- Flag of the United States, 1863-1865
- Active: August 11, 1864, to September 15, 1866
- Country: United States
- Allegiance: Union
- Branch: Infantry
- Size: Regiment
- Nickname: 5th Regiment Arkansas Volunteer Infantry (African Descent)
- Engagements: American Civil War

Commanders
- Commander: Lt. Col. John G. Gustafson

= 112th United States Colored Infantry Regiment =

The 112th United States Colored Infantry was an infantry regiment that served in the Union Army during the American Civil War. The regiment was composed of African American enlisted men commanded by white officers and was authorized by the Bureau of Colored Troops which was created by the United States War Department on May 22, 1863.

[Dataset items]
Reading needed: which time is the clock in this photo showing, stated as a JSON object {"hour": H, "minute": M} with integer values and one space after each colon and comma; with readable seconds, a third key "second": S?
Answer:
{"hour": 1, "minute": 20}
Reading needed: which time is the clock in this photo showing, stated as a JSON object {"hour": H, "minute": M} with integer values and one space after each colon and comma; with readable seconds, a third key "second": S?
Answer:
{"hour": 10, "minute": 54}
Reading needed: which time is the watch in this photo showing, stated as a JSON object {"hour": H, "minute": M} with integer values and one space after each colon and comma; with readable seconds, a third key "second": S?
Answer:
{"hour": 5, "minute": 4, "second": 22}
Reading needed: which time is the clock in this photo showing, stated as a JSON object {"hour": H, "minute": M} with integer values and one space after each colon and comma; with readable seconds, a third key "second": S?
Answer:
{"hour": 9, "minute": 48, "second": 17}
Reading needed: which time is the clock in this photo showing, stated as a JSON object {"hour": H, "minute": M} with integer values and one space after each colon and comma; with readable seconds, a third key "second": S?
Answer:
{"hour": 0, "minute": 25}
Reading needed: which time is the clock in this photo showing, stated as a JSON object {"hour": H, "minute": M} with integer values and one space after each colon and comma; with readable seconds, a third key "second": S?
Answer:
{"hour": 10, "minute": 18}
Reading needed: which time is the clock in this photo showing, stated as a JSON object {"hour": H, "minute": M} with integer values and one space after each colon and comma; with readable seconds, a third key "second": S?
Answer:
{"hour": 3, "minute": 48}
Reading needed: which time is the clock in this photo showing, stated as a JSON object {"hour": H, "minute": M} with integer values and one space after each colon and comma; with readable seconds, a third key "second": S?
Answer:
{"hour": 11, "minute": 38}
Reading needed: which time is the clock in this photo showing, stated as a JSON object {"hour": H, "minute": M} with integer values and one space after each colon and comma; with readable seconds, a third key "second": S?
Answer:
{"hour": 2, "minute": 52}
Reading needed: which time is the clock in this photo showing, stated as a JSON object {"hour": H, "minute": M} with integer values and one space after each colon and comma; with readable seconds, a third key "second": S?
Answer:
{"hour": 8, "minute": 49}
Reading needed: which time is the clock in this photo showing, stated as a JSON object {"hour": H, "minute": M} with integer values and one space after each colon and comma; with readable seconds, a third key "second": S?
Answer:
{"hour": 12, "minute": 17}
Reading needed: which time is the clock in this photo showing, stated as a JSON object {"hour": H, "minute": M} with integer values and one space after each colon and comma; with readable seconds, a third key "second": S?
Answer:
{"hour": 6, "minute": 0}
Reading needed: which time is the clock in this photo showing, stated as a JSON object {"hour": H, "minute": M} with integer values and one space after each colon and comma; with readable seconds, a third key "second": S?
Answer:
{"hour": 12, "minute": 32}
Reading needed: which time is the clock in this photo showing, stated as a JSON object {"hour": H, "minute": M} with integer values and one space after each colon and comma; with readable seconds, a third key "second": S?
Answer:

=== Required tasks ===
1: Duplicate, word for word, the part of the regiment text that opens with the words containing "The 112th United" and closes with "May 22, 1863.".
2: According to the regiment text, on what date did the United States War Department create the Bureau of Colored Troops?

=== Task answers ===
1:
The 112th United States Colored Infantry was an infantry regiment that served in the Union Army during the American Civil War. The regiment was composed of African American enlisted men commanded by white officers and was authorized by the Bureau of Colored Troops which was created by the United States War Department on May 22, 1863.

2: May 22, 1863